Grosman, Igor DO*; Feldstein, Richard MD; Stark, Bernard MD; Kaushik, Neeraj MD

American Journal of Gastroenterology: September 2008 - Volume 103 - Issue - p S2
Supplement Abstracts Submitted for the 73rd Annual Scientific Meeting of the American College of Gastroenterology: ESOPHAGUS

Gastroenterology, North Shore University Hospital Manhasset, Manhasset, NY.

Purpose: Self Expandable Metal Stents (SEMS) are used increasingly as a non-surgical alternative for the palliation of malignant and treatment of benign gastrointestinal obstruction. Standard deployment techniques use endoscopic and fluoroscopic guidance. Some patients with post operative esophageal leak or tracheo-esophageal fistula are clinically unstable precluding transportation to radiology unit for fluoroscopy. Patients with esophageal cancer frequently undergo endoscopic ultrasound (EUS) for staging. If patient has unresectable disease a second endosccopy with fluoroscopy is usually performed for palliation increasing the procedure risks and cost. We report our experience of deploying SEMS with endoscopic guidance without the use of fluoroscopy for various indications. The ALIMAXX stent was chosen because of its convenient delivery system with a small diameter of that allows simultaneous endoscopic visualization during deployment.

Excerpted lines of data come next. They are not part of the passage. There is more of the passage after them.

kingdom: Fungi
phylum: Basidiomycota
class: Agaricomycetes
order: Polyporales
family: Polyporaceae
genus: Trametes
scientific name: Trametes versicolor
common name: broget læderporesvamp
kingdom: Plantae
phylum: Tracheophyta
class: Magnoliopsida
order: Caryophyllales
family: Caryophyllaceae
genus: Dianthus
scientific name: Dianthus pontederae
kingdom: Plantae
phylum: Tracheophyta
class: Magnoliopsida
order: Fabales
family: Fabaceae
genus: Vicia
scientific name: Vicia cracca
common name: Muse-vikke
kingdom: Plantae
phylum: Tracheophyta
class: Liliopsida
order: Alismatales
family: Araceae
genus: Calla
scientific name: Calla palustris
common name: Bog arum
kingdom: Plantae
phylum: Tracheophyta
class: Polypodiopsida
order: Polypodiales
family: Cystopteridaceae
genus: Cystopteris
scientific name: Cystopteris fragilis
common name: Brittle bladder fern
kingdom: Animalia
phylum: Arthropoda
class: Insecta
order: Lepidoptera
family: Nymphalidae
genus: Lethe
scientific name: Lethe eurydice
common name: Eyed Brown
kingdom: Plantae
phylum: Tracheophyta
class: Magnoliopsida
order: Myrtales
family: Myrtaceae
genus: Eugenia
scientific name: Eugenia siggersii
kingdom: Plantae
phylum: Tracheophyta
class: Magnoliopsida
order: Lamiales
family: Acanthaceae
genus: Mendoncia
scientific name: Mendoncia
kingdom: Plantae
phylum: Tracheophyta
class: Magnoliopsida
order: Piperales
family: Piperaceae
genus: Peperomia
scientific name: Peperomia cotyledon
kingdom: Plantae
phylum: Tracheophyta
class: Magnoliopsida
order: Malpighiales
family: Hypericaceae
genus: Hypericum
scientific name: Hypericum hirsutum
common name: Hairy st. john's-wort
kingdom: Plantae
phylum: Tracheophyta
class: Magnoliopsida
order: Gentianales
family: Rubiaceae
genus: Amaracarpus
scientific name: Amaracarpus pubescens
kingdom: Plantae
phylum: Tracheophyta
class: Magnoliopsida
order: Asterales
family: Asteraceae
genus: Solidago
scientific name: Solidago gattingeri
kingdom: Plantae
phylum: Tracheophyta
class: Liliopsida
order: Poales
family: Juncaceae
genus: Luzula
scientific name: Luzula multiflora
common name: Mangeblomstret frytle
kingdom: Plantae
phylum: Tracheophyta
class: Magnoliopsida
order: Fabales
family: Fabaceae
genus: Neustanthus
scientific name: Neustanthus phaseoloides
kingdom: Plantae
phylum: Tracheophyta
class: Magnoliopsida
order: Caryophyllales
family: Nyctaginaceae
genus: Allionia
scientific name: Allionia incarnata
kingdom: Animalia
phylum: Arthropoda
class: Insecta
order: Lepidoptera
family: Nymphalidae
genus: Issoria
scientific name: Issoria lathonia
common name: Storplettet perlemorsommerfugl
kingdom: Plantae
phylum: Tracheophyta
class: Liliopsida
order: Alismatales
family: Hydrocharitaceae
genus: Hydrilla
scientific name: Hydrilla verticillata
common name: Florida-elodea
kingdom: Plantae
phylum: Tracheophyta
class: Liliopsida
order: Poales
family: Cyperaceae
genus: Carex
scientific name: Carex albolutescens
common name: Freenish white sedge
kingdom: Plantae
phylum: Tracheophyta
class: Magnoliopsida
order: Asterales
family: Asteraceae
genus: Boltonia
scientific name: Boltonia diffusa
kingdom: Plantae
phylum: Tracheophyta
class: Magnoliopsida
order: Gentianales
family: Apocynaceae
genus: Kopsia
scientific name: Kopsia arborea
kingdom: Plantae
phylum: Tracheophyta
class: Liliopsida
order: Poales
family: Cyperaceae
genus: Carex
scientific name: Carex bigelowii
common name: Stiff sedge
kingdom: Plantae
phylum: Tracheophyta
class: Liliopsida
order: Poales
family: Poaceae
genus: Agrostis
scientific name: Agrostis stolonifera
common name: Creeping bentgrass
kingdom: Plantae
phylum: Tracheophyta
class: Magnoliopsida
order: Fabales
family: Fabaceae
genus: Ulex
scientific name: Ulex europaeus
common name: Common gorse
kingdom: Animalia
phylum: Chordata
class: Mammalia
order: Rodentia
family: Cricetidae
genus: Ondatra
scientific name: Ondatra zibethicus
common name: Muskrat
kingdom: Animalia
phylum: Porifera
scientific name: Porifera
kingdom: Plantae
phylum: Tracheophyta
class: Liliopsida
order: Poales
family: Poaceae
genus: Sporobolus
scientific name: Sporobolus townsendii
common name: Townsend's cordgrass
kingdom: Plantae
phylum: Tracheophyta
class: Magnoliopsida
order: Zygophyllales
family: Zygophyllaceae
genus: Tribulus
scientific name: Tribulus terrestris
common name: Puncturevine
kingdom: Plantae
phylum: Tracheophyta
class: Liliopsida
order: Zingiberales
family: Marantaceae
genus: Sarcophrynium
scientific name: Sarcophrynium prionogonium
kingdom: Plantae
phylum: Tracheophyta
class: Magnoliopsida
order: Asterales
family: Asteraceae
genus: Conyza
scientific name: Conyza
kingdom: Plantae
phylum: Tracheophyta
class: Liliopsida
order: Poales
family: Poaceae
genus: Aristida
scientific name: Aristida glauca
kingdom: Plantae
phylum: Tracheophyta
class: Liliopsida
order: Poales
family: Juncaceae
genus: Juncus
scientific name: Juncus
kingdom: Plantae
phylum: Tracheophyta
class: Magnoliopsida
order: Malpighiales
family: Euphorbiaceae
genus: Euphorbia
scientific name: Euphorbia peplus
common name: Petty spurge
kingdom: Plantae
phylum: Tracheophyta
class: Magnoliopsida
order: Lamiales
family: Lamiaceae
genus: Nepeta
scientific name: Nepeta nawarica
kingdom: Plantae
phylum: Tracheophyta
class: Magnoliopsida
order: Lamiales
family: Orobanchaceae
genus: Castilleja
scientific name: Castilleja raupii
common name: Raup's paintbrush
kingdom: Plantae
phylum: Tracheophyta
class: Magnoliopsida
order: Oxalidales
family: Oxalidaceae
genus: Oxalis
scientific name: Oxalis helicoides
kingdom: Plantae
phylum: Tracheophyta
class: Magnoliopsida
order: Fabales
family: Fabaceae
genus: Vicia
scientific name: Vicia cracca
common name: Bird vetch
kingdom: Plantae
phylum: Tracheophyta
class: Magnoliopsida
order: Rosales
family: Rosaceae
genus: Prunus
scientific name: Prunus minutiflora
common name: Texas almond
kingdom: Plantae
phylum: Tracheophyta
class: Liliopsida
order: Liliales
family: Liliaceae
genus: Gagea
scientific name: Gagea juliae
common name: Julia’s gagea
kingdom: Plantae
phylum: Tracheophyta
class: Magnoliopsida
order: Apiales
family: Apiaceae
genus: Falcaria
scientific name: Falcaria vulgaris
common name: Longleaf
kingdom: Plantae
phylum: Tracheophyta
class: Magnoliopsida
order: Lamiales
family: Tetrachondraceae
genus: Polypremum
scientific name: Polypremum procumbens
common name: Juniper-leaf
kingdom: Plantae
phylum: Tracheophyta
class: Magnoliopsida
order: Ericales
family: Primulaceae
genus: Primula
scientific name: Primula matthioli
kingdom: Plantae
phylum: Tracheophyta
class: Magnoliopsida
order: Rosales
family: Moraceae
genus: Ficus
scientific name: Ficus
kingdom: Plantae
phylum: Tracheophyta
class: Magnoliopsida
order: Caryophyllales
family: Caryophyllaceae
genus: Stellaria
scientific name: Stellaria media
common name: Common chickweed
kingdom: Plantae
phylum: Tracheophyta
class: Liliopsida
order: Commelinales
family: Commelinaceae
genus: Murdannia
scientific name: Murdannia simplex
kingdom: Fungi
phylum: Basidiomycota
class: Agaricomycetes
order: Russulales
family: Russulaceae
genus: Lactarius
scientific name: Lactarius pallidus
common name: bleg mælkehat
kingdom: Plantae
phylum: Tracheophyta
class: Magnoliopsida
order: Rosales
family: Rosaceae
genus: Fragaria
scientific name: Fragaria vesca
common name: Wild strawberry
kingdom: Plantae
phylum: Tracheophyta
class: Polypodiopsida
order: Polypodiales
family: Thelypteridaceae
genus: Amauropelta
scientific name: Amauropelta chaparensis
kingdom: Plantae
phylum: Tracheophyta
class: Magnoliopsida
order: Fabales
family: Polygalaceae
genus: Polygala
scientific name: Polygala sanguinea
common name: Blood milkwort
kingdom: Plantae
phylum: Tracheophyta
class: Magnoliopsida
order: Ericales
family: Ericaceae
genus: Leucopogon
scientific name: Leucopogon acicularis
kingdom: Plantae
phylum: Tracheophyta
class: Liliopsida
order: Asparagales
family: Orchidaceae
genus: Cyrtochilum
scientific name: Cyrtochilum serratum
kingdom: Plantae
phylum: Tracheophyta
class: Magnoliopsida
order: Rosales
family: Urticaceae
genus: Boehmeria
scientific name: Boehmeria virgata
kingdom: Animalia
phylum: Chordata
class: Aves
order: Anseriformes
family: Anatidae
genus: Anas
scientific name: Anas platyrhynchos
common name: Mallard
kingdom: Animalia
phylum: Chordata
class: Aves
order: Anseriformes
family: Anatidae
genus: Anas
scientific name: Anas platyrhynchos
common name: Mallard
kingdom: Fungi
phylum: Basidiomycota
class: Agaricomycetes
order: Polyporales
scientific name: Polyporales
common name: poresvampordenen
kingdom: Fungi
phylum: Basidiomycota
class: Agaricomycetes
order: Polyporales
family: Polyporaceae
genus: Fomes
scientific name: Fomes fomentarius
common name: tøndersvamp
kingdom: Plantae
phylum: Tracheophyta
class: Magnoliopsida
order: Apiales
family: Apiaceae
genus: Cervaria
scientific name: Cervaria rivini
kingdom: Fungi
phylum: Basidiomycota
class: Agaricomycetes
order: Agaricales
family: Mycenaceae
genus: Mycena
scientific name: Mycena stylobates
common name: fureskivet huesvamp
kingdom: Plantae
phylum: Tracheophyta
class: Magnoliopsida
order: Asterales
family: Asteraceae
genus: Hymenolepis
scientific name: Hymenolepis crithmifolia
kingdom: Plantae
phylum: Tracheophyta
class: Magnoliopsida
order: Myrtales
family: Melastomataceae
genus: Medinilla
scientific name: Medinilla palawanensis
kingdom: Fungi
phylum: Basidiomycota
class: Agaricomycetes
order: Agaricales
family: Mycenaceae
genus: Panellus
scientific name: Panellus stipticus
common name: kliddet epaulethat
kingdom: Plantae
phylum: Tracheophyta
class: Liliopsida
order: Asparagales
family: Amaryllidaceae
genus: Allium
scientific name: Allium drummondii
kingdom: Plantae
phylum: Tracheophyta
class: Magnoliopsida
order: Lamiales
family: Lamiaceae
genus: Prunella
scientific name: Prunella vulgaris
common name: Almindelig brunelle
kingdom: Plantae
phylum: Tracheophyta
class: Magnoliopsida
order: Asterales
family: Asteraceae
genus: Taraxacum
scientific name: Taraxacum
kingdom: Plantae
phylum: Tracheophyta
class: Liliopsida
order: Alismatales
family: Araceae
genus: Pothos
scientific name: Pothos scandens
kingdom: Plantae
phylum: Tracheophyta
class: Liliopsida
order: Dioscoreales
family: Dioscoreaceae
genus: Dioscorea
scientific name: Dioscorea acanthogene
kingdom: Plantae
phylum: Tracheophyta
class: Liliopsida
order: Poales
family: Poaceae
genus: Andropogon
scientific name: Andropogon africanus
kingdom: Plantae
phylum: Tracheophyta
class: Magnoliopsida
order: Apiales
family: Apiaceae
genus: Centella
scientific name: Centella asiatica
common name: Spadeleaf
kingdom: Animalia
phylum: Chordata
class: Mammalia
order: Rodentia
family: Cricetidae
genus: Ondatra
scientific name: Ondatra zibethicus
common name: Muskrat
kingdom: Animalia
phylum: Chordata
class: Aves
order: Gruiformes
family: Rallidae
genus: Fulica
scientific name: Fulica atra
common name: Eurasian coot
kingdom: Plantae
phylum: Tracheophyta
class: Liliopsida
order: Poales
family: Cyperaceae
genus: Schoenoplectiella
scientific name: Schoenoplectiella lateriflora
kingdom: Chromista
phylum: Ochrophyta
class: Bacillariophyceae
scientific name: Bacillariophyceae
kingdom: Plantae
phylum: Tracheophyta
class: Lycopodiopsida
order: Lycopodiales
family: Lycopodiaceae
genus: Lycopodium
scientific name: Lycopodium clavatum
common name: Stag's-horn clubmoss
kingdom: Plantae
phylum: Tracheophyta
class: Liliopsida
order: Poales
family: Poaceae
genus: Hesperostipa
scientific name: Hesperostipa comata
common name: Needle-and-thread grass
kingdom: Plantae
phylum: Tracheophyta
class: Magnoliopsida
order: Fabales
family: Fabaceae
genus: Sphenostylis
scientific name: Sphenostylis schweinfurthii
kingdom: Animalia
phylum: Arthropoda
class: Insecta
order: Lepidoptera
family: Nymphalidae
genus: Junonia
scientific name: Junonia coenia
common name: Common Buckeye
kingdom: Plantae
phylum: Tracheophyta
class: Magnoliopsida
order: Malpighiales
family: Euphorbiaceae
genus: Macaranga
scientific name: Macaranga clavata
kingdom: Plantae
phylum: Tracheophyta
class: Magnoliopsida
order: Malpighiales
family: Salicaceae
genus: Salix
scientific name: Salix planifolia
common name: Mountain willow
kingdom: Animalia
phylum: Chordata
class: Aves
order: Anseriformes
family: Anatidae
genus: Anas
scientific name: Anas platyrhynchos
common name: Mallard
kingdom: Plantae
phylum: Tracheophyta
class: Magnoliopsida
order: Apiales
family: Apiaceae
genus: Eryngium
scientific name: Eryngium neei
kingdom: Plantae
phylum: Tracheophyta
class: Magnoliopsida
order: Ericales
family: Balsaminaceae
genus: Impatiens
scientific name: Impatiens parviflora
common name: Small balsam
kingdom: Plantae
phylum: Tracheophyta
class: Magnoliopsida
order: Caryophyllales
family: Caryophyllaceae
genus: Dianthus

Methods: We performed a retrospective review of all esophageal stent cases over 16 months (1/07–4/08). 9 patients were identified where ALIMAXX-E stent was deployed using only endoscopic guidance

Results: Nine patients (4 females and 5 males). The indication for stent placement were benign esophageal strictures (N = 1), malignant esophageal strictures (N = 5), tracheo-esophageal fistula (N = 1), esophageal perforation (N = 1), esophageal hemangioma with massive bleeding (N = 1). Endoscopic Ultrasound was done in 3 out of 5 malignant strictures in the same session as stent placement. 3 of the procedures were performed in ICU setting, 6 were done in endoscopy unit. Stent deployment was technically successful in all 9 patients (100%). Stent migration occured within 7 days in one patient with TE fistula requiring repeat stent deployment, and after 150 days in a malignant stricture secondary to shrinkage of tumor after radiation therapy. All patients reported improvement in dysphagia scores. Both esophageal perforation and TE fistula achieved successful closure. Gastrointestinal bleeding due to esophageal hemangioma successfully stopped after stent placement.

Conclusion: The ALIMAXX stent can be successfully deployed using endosopic guidance only without the aid of fluoroscopy. This is potentially useful when transportation of unstable patient to radiology units is not feasible and in decreasing number of invasive procedures and cost in the setting of EUS that shows non-resectable esophageal cancer. This appears to be a promising approach for esophageal stent deployment in selected indications.